Goopenburg, who also worked as stage manager, assistant director, marketing team, and cast exorcist, says the bags under her eyes are purely cosmetic. “The Corona Players don’t have the budget for Zoom Premium,” she confessed, so cast and audience members alike will be experiencing the show in forty-minute intervals. 

I was lucky enough to sit in on a dress rehearsal (also the first rehearsal with the entire cast), featuring Makayla Malchanteur and Kyle Monotone. The entirely-improvised soundtrack, which is made up primarily of a capella singing over the three chords Goopenburg can play on the piano, almost approaches having a time signature about half an hour into Ms. Malchanteur’s seventeeth solo. 
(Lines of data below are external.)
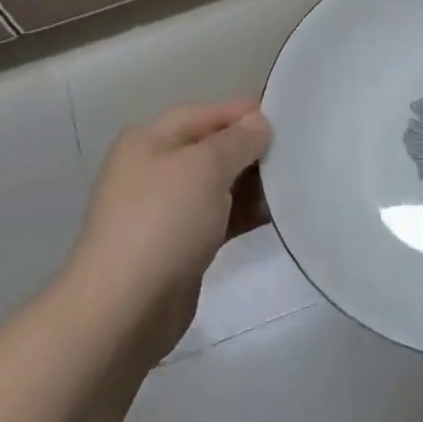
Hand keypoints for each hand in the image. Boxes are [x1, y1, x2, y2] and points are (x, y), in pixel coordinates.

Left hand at [68, 99, 271, 367]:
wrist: (124, 309)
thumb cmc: (163, 221)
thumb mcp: (205, 167)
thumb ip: (237, 140)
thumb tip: (258, 122)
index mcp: (149, 140)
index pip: (204, 113)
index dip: (243, 112)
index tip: (287, 114)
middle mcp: (154, 169)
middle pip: (211, 148)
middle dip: (251, 148)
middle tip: (298, 149)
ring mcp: (164, 210)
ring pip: (217, 185)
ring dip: (252, 183)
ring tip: (296, 180)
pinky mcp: (178, 246)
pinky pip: (218, 217)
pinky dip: (244, 213)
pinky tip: (276, 213)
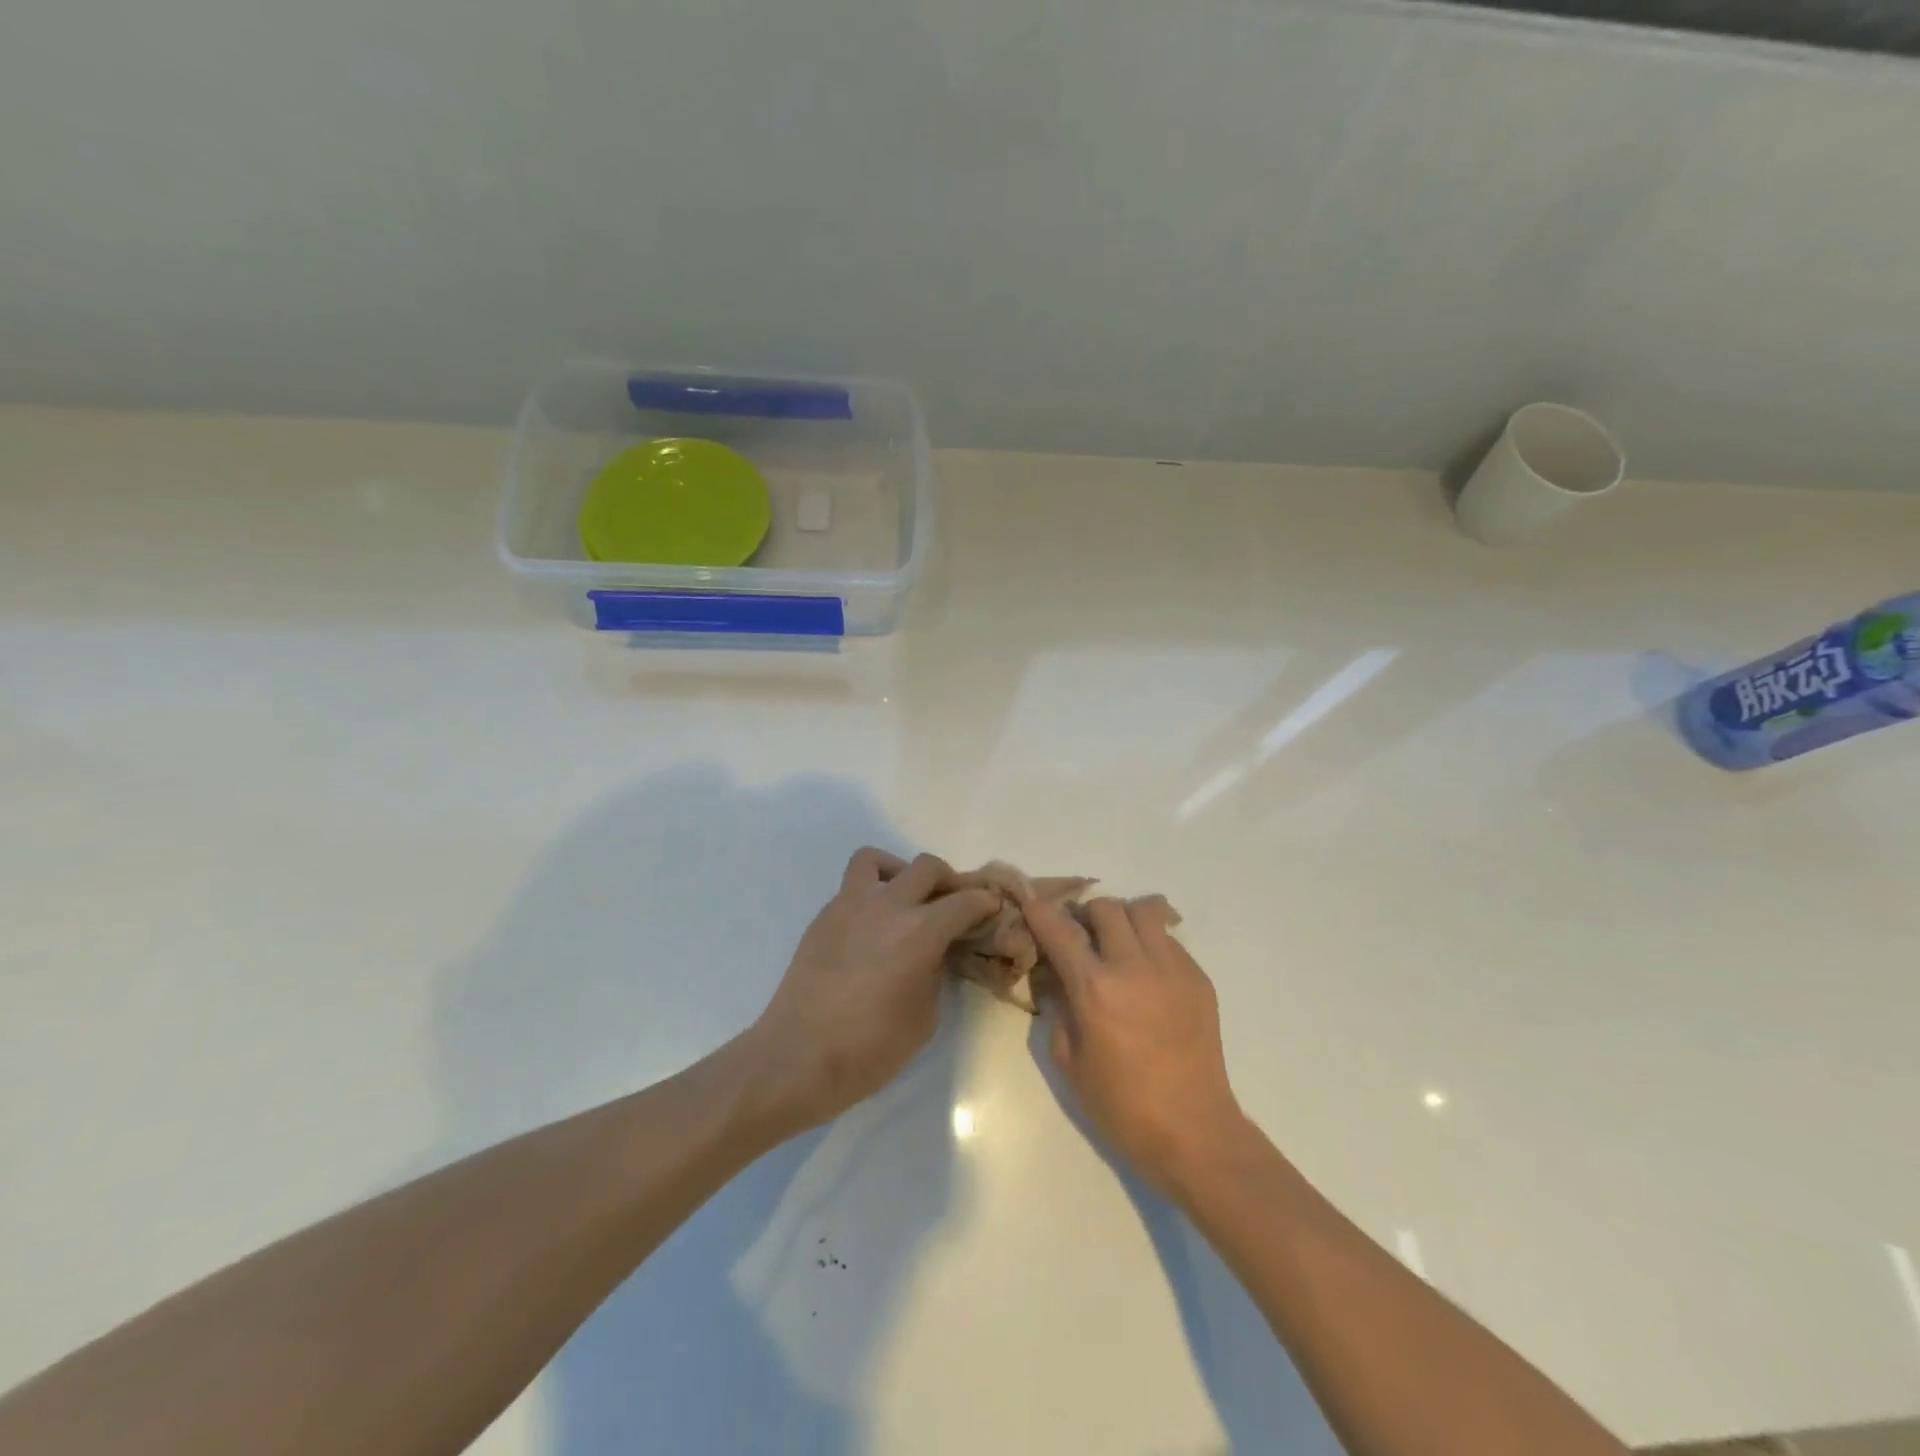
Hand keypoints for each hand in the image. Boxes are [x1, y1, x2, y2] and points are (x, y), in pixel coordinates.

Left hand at [743, 849, 999, 1135]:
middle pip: (926, 867)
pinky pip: (852, 889)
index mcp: (921, 931)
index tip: (991, 909)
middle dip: (948, 881)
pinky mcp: (823, 918)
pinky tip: (873, 928)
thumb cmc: (870, 1049)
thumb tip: (935, 952)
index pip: (965, 901)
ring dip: (899, 871)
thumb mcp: (925, 1016)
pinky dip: (869, 895)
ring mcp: (849, 906)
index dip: (984, 902)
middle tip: (953, 904)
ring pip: (876, 860)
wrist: (798, 1058)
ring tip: (905, 898)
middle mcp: (887, 906)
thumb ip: (936, 972)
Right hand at [1027, 895, 1248, 1197]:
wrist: (1193, 1130)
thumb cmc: (1121, 1105)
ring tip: (1118, 946)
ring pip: (1144, 910)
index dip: (1040, 911)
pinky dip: (1151, 944)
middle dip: (1085, 916)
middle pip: (1105, 908)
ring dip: (1123, 920)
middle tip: (1081, 938)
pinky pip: (1169, 940)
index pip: (1060, 930)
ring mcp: (1172, 968)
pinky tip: (1147, 976)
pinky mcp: (1198, 978)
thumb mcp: (1068, 1060)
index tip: (1032, 904)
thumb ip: (1058, 1007)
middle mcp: (1134, 966)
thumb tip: (1056, 975)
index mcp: (1095, 988)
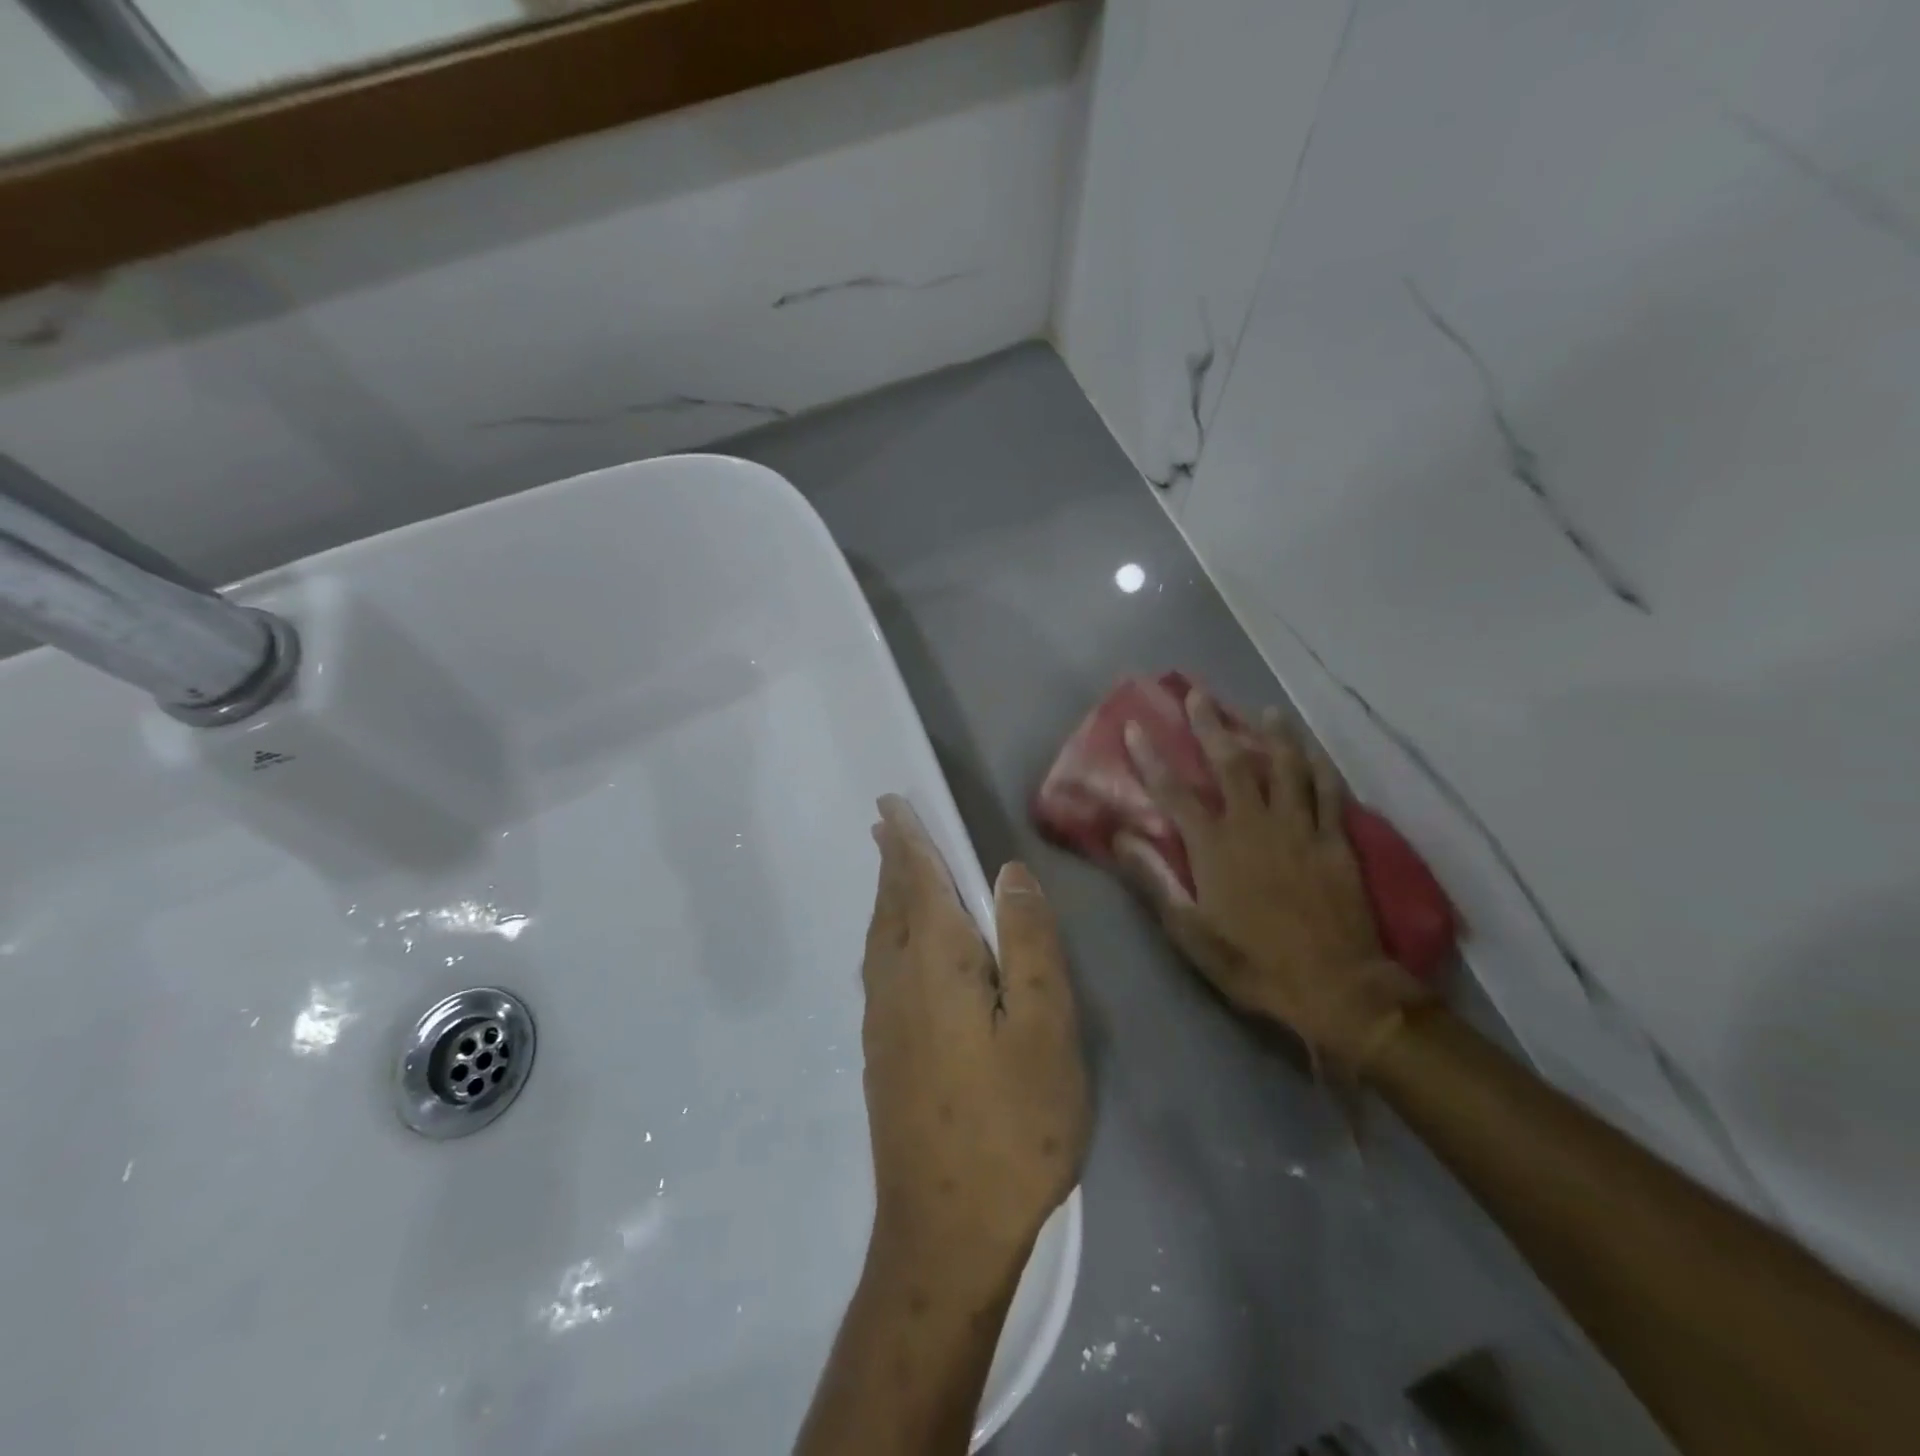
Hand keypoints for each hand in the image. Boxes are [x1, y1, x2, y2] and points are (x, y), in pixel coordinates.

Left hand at [859, 795, 1088, 1279]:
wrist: (944, 1231)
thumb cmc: (1011, 1128)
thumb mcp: (1046, 1031)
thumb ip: (1028, 944)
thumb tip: (1007, 872)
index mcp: (937, 964)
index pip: (919, 881)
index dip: (909, 839)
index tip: (891, 804)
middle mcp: (897, 981)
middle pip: (892, 902)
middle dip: (891, 858)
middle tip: (884, 822)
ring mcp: (882, 1020)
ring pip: (880, 934)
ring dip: (885, 893)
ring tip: (890, 868)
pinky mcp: (880, 1052)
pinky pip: (878, 965)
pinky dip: (885, 931)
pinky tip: (894, 944)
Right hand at [1118, 690, 1428, 1071]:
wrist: (1334, 987)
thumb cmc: (1252, 962)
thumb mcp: (1189, 932)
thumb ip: (1154, 881)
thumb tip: (1120, 838)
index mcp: (1215, 847)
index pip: (1174, 792)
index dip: (1152, 758)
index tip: (1136, 727)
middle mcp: (1254, 825)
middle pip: (1230, 763)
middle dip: (1210, 725)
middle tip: (1198, 694)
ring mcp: (1299, 829)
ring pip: (1285, 767)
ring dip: (1272, 734)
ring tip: (1263, 709)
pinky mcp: (1335, 840)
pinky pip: (1328, 792)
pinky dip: (1320, 766)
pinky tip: (1313, 749)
Instead of recording several takes to perfect their performance, the group prefers a “raw, connected” experience of watching nothing but their own faces for three hours straight. every techincal difficulty will be included “as an ode to the American Dream”.

“It’s really harnessing the power of technology in a way that no other theaters are doing,” says Monotone. “We’re like pioneers of the Zoom performance.” Another member of the cast, Nathan Bocaza, added: “Watching actors perform on-screen is an entirely new experience. Everyone wants to gather around the 13-inch screen and watch together, even though they’ll all be separate, unable to hear or see each other.”

“Where else besides Zoom can you see twenty-nine indistinguishable and unmemorable amateur theater groups perform their collaborative dramatic abortions?”

Mr. Monotone believes in the restorative power of theater. “After a long day of staring at screens for work and school, the first thing people want to turn to for entertainment is that same screen. Never gets old.” He also assured me that sitting alone on your couch is the “exact same experience” as going out to see live theater.

“In the end, you’re getting an even better deal: same level of professionalism, more convenience. We even charge the same!”